There’s perhaps no better way to examine that question than the real-life experiment known as the Chicago Public Schools (CPS), where over the past 10 years enrollment has fallen and spending has soared.

CPS enrollment in 2005 was more than 425,000. Last year it was less than 398,000.

But CPS isn’t spending less than 10 years ago to educate fewer children -- it’s spending more. Much, much more.

In fact, Chicago school spending has risen 30 percent in the past 10 years. Last year, per-pupil spending was $15,120, making CPS one of the richest school districts in the state.

Driven by an all-Chicago power structure in Springfield -- both the House and Senate have been controlled by Chicago Machine Democrats since the mid-1990s, and the 2000s saw two Chicago-bred governors (Rod Blagojevich, Pat Quinn) -- the burden for Chicago school spending now falls on state taxpayers.

Left with complete control of Springfield and state coffers, Chicago leaders did what you’d expect they would: they siphoned more money from downstate and the suburbs to CPS.

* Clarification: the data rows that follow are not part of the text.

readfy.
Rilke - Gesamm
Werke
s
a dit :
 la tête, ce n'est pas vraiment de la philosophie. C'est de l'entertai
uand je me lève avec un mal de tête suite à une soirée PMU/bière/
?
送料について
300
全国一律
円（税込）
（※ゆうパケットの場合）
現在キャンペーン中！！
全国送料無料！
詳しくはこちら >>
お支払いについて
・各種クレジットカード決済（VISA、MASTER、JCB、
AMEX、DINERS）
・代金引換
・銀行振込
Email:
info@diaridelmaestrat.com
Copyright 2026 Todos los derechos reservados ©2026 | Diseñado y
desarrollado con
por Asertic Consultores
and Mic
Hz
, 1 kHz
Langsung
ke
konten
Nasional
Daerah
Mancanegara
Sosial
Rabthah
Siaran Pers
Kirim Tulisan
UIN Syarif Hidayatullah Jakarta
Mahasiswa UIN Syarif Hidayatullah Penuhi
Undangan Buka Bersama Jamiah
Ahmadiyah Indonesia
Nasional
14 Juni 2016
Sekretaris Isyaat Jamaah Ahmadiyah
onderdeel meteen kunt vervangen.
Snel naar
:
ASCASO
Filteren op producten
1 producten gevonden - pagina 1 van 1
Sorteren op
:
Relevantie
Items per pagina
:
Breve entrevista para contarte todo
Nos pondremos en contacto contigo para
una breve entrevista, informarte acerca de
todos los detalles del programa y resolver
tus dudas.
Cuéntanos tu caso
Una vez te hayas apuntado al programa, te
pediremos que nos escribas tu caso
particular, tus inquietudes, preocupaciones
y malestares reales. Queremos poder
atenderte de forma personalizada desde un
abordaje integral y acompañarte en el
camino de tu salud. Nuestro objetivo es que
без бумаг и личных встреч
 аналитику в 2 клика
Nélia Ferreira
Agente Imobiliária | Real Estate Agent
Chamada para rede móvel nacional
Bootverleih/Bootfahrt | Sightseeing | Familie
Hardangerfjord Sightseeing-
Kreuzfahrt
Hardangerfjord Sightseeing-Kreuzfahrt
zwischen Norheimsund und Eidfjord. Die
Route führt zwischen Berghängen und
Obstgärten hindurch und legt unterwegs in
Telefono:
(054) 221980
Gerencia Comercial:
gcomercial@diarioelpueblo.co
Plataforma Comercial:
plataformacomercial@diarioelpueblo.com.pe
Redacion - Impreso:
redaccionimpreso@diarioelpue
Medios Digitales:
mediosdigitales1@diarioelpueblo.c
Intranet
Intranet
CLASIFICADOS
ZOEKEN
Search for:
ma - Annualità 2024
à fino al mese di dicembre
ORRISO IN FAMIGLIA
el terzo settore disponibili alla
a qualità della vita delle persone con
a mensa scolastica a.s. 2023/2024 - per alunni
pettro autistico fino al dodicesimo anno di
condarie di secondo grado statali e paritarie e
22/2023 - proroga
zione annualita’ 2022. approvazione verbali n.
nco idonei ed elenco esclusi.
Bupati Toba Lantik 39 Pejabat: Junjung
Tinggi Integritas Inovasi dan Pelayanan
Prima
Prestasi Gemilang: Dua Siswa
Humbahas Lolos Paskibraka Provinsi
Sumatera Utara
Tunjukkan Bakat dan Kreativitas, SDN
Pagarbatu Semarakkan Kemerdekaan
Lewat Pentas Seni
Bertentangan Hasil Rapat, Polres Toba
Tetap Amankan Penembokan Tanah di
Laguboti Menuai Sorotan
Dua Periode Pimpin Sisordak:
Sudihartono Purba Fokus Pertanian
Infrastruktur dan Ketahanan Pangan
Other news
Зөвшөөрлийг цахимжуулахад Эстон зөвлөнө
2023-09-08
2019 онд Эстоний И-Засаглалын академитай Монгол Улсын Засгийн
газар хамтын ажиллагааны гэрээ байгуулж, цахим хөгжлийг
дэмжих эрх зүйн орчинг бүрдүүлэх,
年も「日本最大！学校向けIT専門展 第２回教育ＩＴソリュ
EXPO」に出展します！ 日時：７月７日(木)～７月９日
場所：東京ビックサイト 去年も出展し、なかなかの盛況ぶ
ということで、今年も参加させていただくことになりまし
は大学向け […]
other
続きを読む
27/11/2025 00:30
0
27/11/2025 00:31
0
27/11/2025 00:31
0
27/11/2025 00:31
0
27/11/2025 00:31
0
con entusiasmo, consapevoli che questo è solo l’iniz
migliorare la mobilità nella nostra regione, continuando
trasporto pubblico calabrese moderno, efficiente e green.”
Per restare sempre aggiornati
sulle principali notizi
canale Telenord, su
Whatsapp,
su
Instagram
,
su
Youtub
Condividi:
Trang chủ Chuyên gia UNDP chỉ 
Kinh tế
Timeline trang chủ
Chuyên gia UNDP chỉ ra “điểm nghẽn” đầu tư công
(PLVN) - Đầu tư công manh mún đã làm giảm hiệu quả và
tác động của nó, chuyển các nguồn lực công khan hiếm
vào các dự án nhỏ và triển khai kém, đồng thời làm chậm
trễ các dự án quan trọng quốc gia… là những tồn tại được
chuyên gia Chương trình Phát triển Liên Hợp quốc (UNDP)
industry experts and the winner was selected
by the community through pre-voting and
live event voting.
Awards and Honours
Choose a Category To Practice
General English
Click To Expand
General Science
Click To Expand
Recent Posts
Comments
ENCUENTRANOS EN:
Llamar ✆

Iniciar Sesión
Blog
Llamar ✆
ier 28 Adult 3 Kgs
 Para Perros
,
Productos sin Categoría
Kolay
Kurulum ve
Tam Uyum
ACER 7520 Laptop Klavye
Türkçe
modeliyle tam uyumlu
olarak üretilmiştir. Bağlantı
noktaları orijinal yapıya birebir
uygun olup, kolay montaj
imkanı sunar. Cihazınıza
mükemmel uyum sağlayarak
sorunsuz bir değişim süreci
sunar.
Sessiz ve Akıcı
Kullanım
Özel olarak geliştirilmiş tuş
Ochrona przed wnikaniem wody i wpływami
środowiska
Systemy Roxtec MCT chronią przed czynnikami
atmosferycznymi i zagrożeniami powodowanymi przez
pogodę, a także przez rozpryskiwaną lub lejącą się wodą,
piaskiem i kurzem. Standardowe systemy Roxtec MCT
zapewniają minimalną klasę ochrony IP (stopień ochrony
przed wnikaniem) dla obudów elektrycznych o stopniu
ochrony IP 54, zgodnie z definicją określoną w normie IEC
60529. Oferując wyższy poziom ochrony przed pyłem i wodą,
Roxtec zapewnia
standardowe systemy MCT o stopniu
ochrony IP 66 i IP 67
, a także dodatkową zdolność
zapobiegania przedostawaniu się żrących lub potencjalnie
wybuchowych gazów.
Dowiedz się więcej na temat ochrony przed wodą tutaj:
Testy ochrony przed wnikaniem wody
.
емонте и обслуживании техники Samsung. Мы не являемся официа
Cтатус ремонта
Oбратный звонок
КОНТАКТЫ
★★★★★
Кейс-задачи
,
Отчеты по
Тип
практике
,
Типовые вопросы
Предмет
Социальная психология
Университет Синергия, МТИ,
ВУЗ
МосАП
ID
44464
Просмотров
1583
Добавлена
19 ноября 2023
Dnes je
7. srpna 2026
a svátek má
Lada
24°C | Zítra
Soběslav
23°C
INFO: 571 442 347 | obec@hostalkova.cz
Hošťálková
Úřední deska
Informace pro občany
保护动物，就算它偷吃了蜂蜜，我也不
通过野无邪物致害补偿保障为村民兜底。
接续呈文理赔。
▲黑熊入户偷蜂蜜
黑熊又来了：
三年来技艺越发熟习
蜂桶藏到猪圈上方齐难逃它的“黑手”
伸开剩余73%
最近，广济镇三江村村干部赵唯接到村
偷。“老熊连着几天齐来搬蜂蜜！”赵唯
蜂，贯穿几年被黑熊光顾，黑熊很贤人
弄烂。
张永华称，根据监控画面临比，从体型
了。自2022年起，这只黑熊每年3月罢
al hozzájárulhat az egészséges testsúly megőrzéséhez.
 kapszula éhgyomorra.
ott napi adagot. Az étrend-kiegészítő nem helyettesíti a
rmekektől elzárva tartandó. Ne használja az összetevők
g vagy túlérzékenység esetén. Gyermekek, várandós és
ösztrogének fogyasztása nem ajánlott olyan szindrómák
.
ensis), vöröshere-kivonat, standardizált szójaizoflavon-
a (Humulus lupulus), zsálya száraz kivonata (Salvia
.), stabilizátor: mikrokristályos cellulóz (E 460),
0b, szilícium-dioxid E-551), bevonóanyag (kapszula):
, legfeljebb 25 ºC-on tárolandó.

In 2005, Springfield sent $1.4 billion to CPS. Last year, it sent $1.8 billion -- for fewer students.

Comparing spending and test scores

So what were the results?

In last year’s statewide PARCC exam, 25 percent of CPS students passed. Put more cynically -- 75 percent failed a test in which failure means a student “isn’t ready for the next grade.”

How did Southwest Illinois schools fare?

Waterloo High School was the highest-performing school in the area with a 69 percent passage rate and spending only $8,922 per pupil, 70 percent less than Chicago.

Carbondale High School spent considerably more than Waterloo -- $14,443 per pupil -- but only achieved a 32 percent passage rate.

Anna CCSD 37 was the lowest-spending district last year in southwestern Illinois, at $7,496 per pupil. It spent less per pupil total than Chicago received in subsidies from the state and federal government. Yet it still beat Chicago’s test scores, scoring passage rates of 36 percent and 26 percent at its elementary and junior high schools, respectively.

Another strong performer -- Columbia’s Parkview Elementary School spent $7,813 per-pupil and scored a 56 percent passage rate.